Problem requirements:
Turn the listing below, from its start through the line containing "те на работния ден.", into a numbered list with blank lines skipped and the pictures left out.

Record extracts: Begin

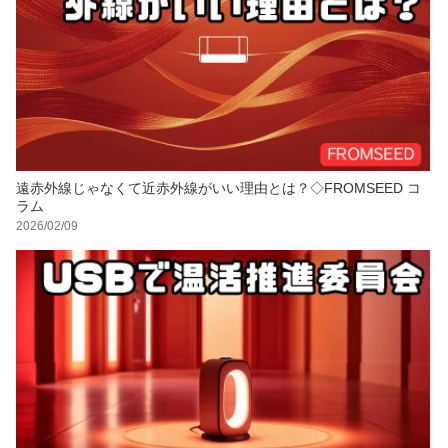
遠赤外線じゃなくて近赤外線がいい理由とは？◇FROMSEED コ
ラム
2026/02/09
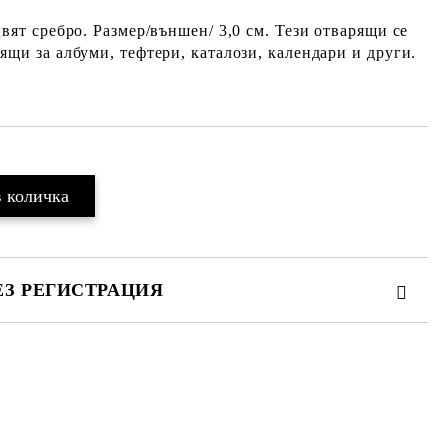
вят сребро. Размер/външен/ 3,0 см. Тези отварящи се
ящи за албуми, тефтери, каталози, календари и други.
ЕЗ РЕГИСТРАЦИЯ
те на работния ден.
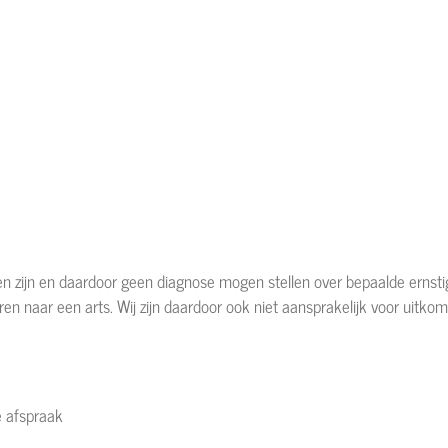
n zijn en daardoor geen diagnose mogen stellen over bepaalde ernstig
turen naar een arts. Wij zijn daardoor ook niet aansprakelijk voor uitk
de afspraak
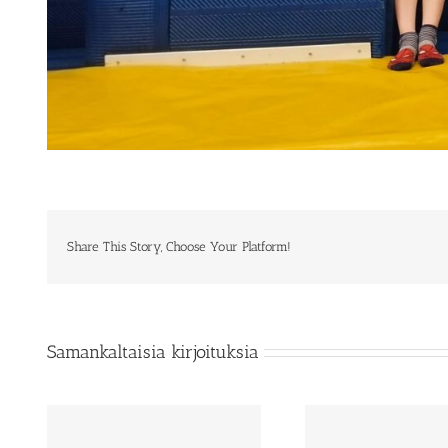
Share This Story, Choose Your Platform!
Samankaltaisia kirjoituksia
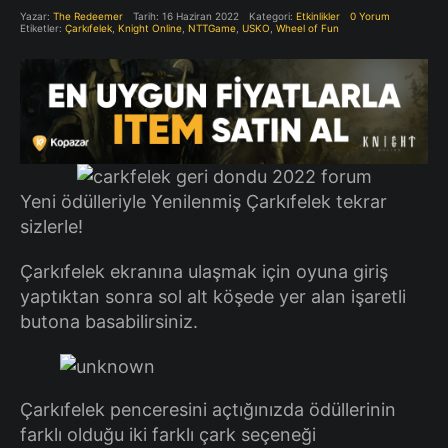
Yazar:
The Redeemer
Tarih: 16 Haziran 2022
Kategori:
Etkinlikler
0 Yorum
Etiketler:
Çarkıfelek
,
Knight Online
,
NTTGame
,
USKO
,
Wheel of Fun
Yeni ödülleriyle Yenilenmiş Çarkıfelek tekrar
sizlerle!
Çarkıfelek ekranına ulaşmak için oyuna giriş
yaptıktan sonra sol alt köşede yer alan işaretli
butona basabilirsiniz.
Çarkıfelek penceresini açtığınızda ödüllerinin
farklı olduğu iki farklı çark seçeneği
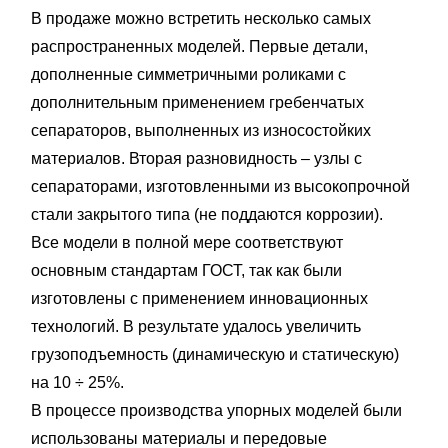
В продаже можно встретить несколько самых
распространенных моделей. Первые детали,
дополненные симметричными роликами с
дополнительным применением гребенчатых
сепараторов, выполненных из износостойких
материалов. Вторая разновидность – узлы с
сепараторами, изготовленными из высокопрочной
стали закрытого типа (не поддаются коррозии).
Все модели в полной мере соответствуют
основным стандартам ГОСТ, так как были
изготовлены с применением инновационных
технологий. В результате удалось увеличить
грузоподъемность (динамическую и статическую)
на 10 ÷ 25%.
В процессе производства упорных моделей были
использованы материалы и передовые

Record extracts: End

Answer:
1. 遠赤外線じゃなくて近赤外線がいい理由とは？◇FROMSEED コ
2. ラム
3. 2026/02/09
4. вят сребро. Размер/външен/ 3,0 см. Тези отварящи се
5. ящи за албуми, тефтери, каталози, календари и други.
6. ЕЗ РЕГИСТРАЦИЯ
7. те на работния ден.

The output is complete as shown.